Below are records to repeat exactly. Omit the pictures from the copy.
========================================
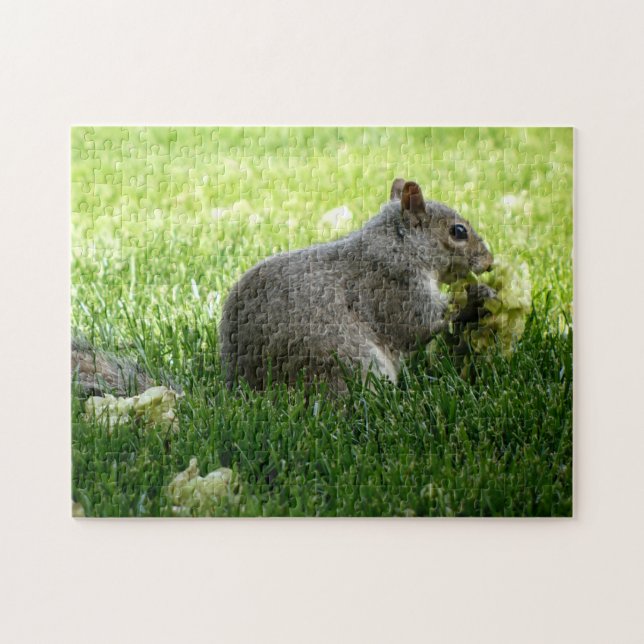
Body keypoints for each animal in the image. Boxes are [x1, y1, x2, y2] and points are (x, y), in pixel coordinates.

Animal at [219, 179, 494, 391]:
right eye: (458, 231)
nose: (490, 262)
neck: (401, 246)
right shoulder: (394, 285)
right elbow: (419, 325)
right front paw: (477, 297)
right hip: (341, 361)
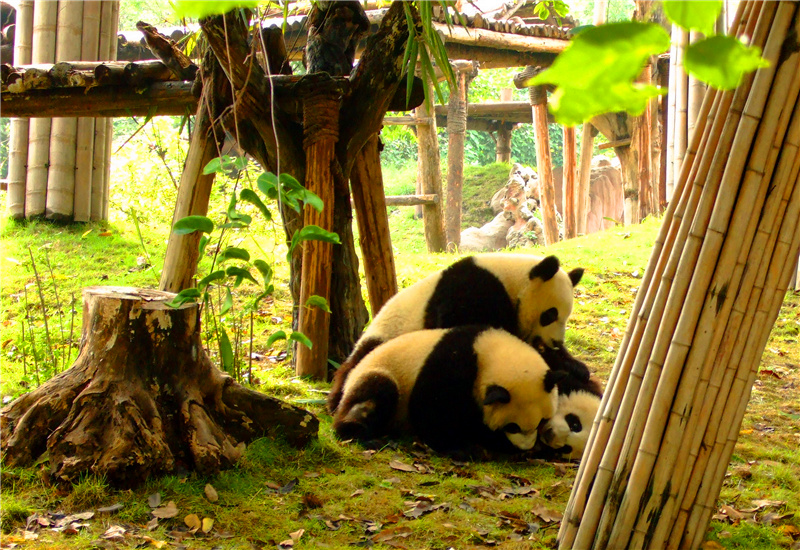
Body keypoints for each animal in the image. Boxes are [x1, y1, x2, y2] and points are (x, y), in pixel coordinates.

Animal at [328, 253, 583, 413]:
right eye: (550, 314)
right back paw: (337, 400)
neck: (512, 278)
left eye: (566, 316)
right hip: (384, 337)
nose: (556, 341)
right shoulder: (473, 289)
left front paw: (573, 365)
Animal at [331, 325, 567, 453]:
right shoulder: (452, 362)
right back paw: (361, 433)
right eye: (513, 427)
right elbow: (431, 407)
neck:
========================================
### Reply to the task
Body keypoints for each animal in the image. Boxes are [x1, y1, x2, y2] and points are (x, y), in pixel coordinates.

Animal at [219, 179, 494, 391]:
right eye: (458, 231)
nose: (490, 262)
neck: (401, 246)
right shoulder: (394, 285)
right elbow: (419, 325)
right front paw: (477, 297)
right hip: (341, 361)
Body keypoints for each animal in the image. Boxes are [x1, y1, x2, y2] and points are (x, y), in pixel coordinates.

Animal at [328, 253, 583, 413]:
right eye: (550, 314)
right back paw: (337, 400)
neck: (512, 278)
left eye: (566, 316)
right hip: (384, 337)
nose: (556, 341)
right shoulder: (473, 289)
left front paw: (573, 365)
Animal at [331, 325, 567, 453]:
right shoulder: (452, 362)
right back paw: (361, 433)
right eye: (513, 427)
right elbow: (431, 407)
neck:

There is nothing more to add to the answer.